Allahın ihlâsa (ve samîmiyyete) erdirilmiş kulları müstesna.

– Hasan Basri Çantay

أُوْلَٰٓئِكَ لَهُمۡ رِزۡقٞ مَّعۡلُومٞ ٤١

Onlar böyle. Onlar için (haassaları) ma'lûm bir rızık vardır.

– Hasan Basri Çantay

فَوَٰكِهُ وَهُم مُّكۡرَمُونَ ٤٢

Türlü meyveler.
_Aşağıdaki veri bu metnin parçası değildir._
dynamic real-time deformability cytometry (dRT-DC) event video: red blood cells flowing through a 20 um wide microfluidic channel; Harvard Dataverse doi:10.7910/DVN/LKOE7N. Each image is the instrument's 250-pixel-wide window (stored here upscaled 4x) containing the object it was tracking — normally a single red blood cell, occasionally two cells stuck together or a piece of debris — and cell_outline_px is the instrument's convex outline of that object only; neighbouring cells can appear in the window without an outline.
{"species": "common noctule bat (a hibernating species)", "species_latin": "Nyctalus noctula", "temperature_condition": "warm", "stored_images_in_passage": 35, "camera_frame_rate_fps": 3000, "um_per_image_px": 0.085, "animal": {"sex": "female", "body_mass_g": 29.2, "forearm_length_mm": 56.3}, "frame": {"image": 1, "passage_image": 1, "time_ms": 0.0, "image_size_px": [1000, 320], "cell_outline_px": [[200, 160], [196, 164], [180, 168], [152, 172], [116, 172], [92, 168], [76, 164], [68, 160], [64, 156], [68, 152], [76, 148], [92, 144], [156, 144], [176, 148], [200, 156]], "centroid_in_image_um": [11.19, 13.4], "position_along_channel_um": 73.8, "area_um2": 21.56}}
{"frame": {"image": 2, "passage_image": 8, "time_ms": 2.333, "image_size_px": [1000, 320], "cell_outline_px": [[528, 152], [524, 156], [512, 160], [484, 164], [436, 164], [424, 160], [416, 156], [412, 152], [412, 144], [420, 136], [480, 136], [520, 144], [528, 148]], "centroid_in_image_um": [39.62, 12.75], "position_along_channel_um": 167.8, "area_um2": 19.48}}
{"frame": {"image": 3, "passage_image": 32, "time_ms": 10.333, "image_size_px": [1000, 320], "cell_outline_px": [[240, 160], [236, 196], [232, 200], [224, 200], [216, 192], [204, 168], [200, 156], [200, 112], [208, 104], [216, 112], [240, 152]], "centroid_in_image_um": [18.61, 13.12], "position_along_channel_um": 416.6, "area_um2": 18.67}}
Onlar (izzet ve) ikram edilmiş kimselerdir,

– Hasan Basri Çantay

فِي جَنَّٰتِ ٱلنَّعِيمِ ٤٣

Naıym cennetlerinde,

– Hasan Basri Çantay

عَلَىٰ سُرُرٖ مُّتَقَٰبِلِينَ ٤٤

Birbiriyle karşılıklı tahtlar üzerinde.

– Hasan Basri Çantay

يُطَافُ عَلَيۡهِم بِكَأۡسٖ مِّن مَّعِينِۭ ٤٥

Onların her biri (şerâb-ı) maıynden türlü kadehlerle tavaf (ve ziyaret edilir (ler).

– Hasan Basri Çantay

بَيۡضَآءَ لَذَّةٖ لِّلشَّٰرِبِينَ ٤٦

Bembeyaz. İçenlere bir lezzet.

– Hasan Basri Çantay

لَا فِيهَا غَوۡلٞ وَلَا هُمۡ عَنۡهَا يُنزَفُونَ ٤٧

Orada bir humar (baş ağrısı) da yok, onların bundan bîhuş olacakları da yok.

– Hasan Basri Çantay

وَعِندَهُمۡ قَٰصِرَٰتُ ٱلطَّرۡفِ عِينٞ ٤٨

Yanlarında da nazarlarını yalınız zevclerine atfetmiş iri (şahin) gözlü kadınlar vardır,

– Hasan Basri Çantay

كَأَنَّهُنَّ بَيۡضٞ مَّكۡنُونٞ ٤٩

ki bunlar (kuş tüyleriyle) örtülüb saklanmış yumurtalar gibidir.

– Hasan Basri Çantay

فَأَقۡبَلَ بَعۡضُهُمۡ عَلَىٰ بَعۡضٖ يَتَسَآءَلُونَ ٥٠

(Ehl-i cennetden) kimi kimine dönüb sorarlar.